_REQUIRED ACTION_.
Rewrite the lines below with every "YABU" changed to "Yabu" and everything else left as it is. Omit the pictures from your answer.

· · ·

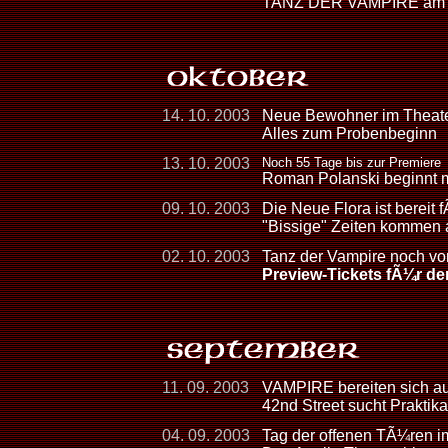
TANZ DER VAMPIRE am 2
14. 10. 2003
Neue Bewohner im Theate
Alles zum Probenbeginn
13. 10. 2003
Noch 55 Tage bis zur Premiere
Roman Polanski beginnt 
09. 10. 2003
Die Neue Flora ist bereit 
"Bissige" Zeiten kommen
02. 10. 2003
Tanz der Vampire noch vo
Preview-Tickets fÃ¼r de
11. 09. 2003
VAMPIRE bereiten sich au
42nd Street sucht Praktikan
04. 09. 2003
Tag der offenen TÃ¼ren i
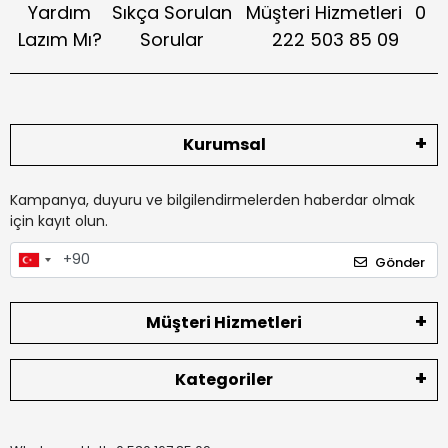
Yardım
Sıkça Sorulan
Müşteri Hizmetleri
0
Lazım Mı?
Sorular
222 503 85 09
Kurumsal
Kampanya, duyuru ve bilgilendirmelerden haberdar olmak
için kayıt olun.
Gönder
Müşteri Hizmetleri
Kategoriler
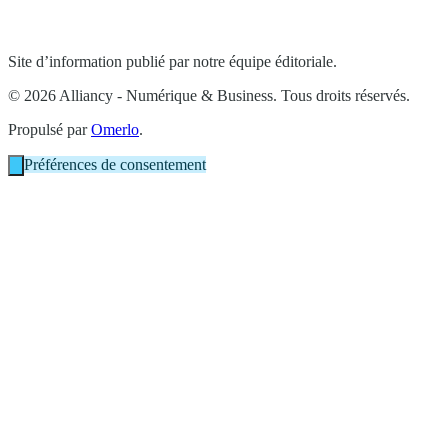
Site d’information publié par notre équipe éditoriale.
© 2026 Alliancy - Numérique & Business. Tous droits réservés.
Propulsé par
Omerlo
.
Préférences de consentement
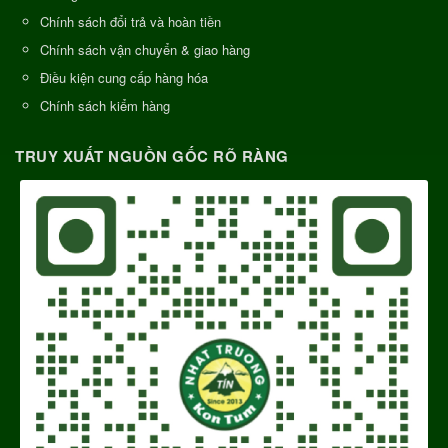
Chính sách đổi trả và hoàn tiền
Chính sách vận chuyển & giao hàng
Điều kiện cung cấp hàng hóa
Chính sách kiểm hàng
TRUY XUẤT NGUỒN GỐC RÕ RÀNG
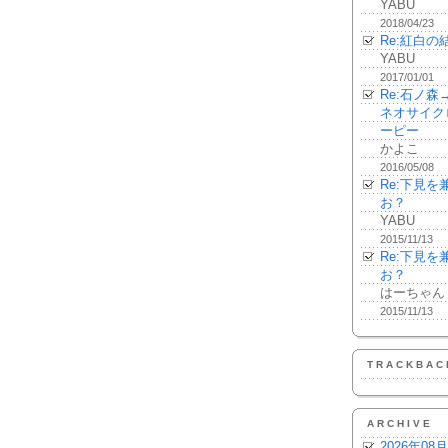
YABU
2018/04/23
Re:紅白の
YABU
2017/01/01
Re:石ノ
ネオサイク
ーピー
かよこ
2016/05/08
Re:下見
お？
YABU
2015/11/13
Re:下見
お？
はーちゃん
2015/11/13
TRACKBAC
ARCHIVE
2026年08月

· · ·

_EXERCISE RESPONSE_.
TANZ DER VAMPIRE am 2
14. 10. 2003
Neue Bewohner im Theate
Alles zum Probenbeginn
13. 10. 2003
Noch 55 Tage bis zur Premiere
Roman Polanski beginnt 
09. 10. 2003
Die Neue Flora ist bereit 
"Bissige" Zeiten kommen
02. 10. 2003
Tanz der Vampire noch vo
Preview-Tickets fÃ¼r de
11. 09. 2003
VAMPIRE bereiten sich au
42nd Street sucht Praktikan
04. 09. 2003
Tag der offenen TÃ¼ren i
Yardım
Sıkça Sorulan
Müşteri Hizmetleri
0
Lazım Mı?
Sorular
222 503 85 09
Kurumsal
Kampanya, duyuru ve bilgilendirmelerden haberdar olmak
için kayıt olun.
Gönder
Müşteri Hizmetleri
Kategoriler
Site d’information publié par notre équipe éditoriale.
© 2026 Alliancy - Numérique & Business. Tous droits réservés.
Propulsé par
Omerlo
.
Préférences de consentement
Chính sách đổi trả và hoàn tiền
Chính sách vận chuyển & giao hàng
Điều kiện cung cấp hàng hóa
Chính sách kiểm hàng
TRUY XUẤT NGUỒN GỐC RÕ RÀNG
Yabu
2018/04/23
Re:紅白の
Yabu
2017/01/01
Re:石ノ
ネオサイク
ーピー
かよこ
2016/05/08
Re:下見
お？
Yabu
2015/11/13
Re:下見
お？
はーちゃん
2015/11/13
TRACKBAC
ARCHIVE
2026年08月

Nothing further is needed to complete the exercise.